Thoracentesis is actually a puncture of the pleural cavity. For some patients with gas or fluid in the chest cavity, thoracentesis can be used for treatment. Thoracentesis is widely used in many treatments because of its mature technology and few side effects on patients. However, not all patients can undergo thoracentesis. The indications and contraindications for thoracentesis are as follows:

The main role of thoracentesis

① Take pleural effusion for general characteristics testing, chemical testing, microscopic monitoring and bacteriological testing to clarify the nature of the effusion and find the cause of the effusion;

② Drain the pleural effusion and gas accumulation to reduce the pressure of the liquid and gas on the lung tissue, so that the lung tissue can be expanded again and the patient's symptoms such as dyspnea can be relieved;

③ Aspirate pus from the pleural cavity, perform pleural lavage, and treat empyema;

④ Intrapleural administration: antibiotics or anticancer drugs can be injected into the pleural cavity.

Indications

1. Diagnostic: For pleural effusion of unknown cause, diagnostic puncture can be performed, and pleural effusion smear, culture, cytology and biochemical examination can be performed to clarify the cause, and the lung condition can be examined.

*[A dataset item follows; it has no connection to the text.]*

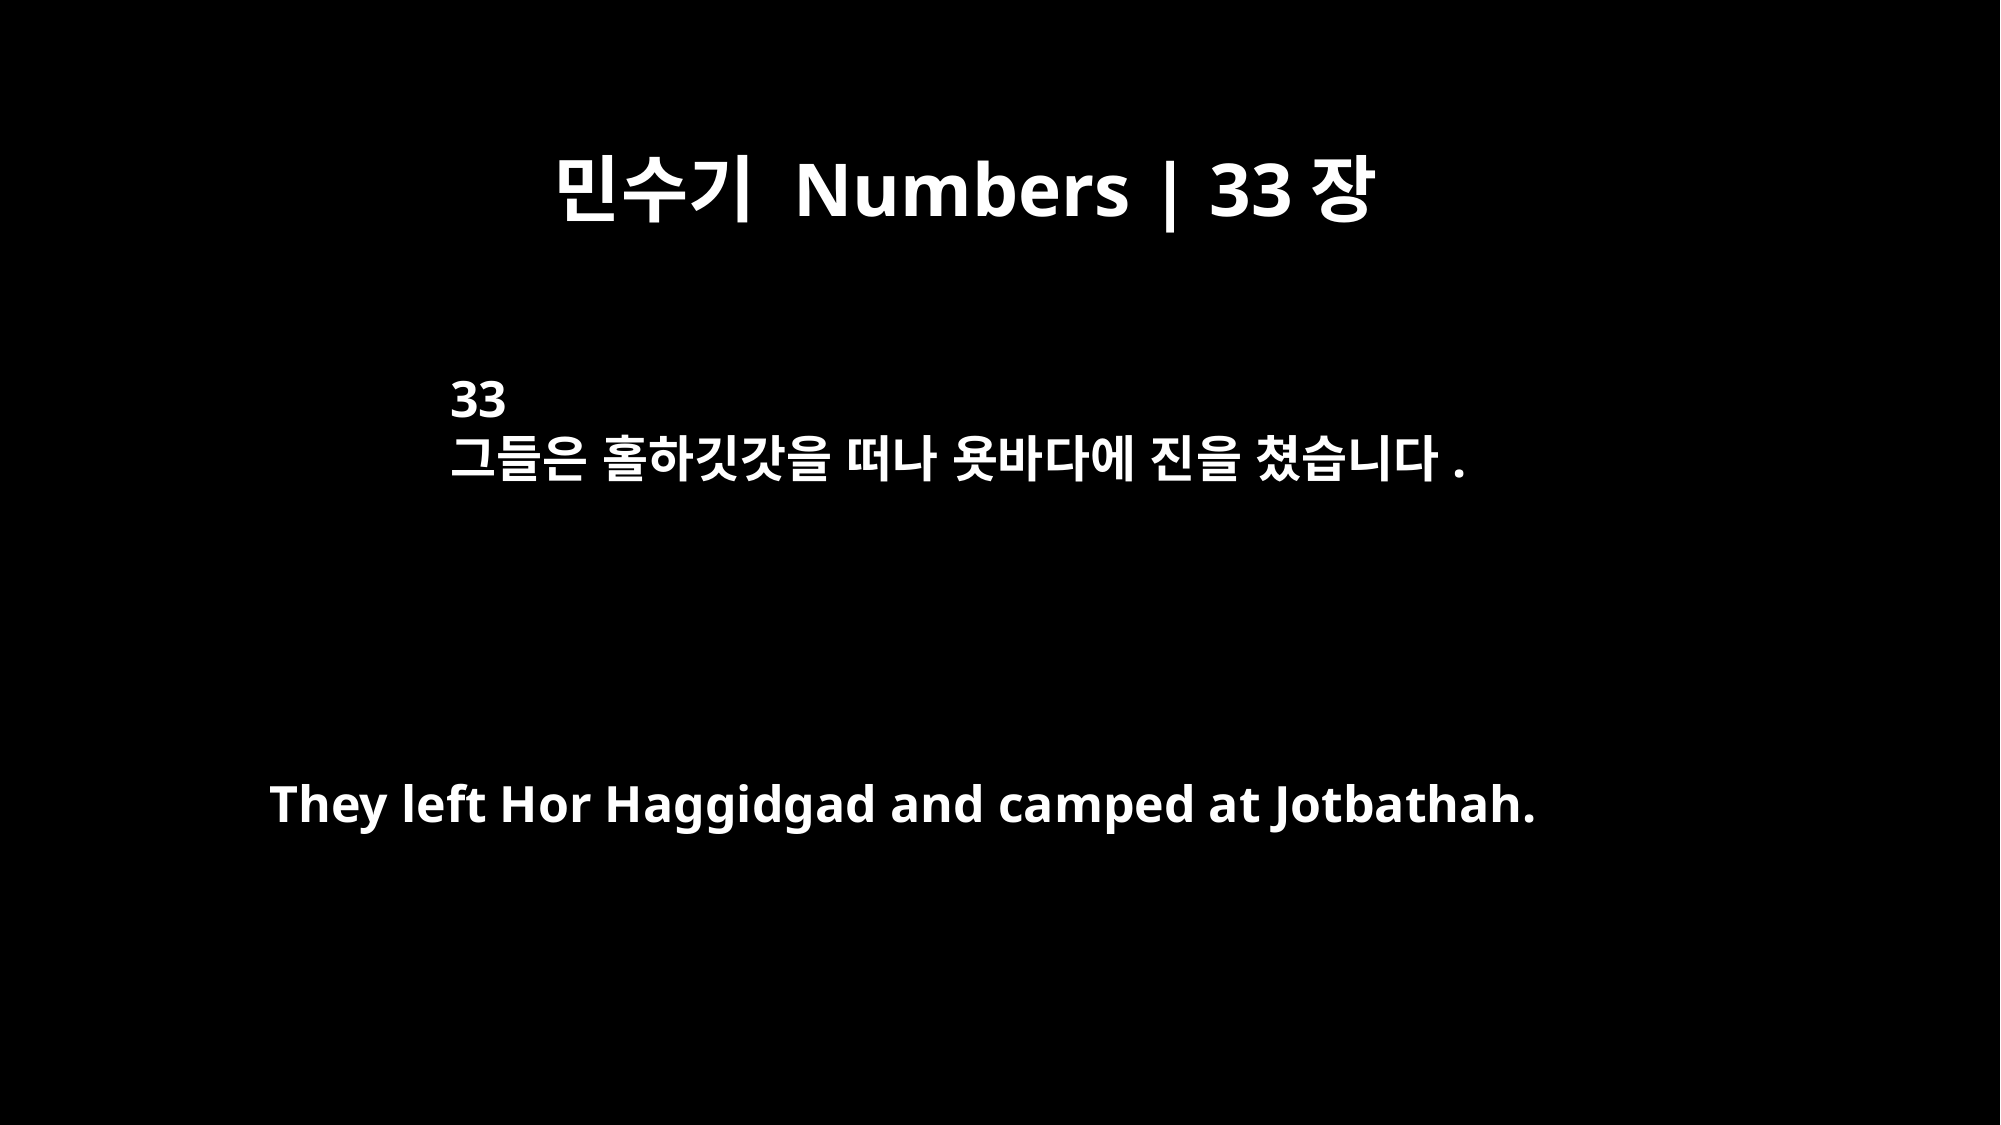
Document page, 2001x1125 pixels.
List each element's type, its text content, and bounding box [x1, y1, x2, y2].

text_box 33 그들은 홀하깃갓을 떠나 욧바다에 진을 쳤습니다. [435, 359, 1482, 495]
text_box 민수기 Numbers | 33장 [538, 136, 1393, 239]
text_box They left Hor Haggidgad and camped at Jotbathah. [254, 764, 1553, 840]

2. Therapeutic: Treat unilateral or bilateral pleural effusion, compression caused by gas accumulation, dyspnea and other symptoms by draining fluid, evacuating gas or decompressing the chest cavity; inject drugs into the chest cavity (anti-tumor drugs or drugs that promote pleural adhesion, etc.).

Contraindications

1﹒ Patients with weak constitution, critical condition and difficulty in enduring puncture.

2. Allergic to anesthetics.

3﹒ Patients with coagulation disorders and severe bleeding tendency should not be punctured before they are corrected.

4﹒ Those with mental illness or who are uncooperative.

5﹒ For patients suspected of having thoracic echinococcosis, puncture may cause the spread of infection and is not recommended.

6﹒ Infection at or near the puncture site.

Preoperative preparation

1. Understand and be familiar with the patient's condition.

2. Talk to the patient's family, explain the purpose of the examination, the general process, possible complications, etc., and have them sign.

3. Instrument preparation: thoracentesis kit, sterile chest drainage tube and drainage bottle, skin disinfectant, anesthetic, sterile cotton balls, gloves, drapes, syringes, gauze and adhesive tape.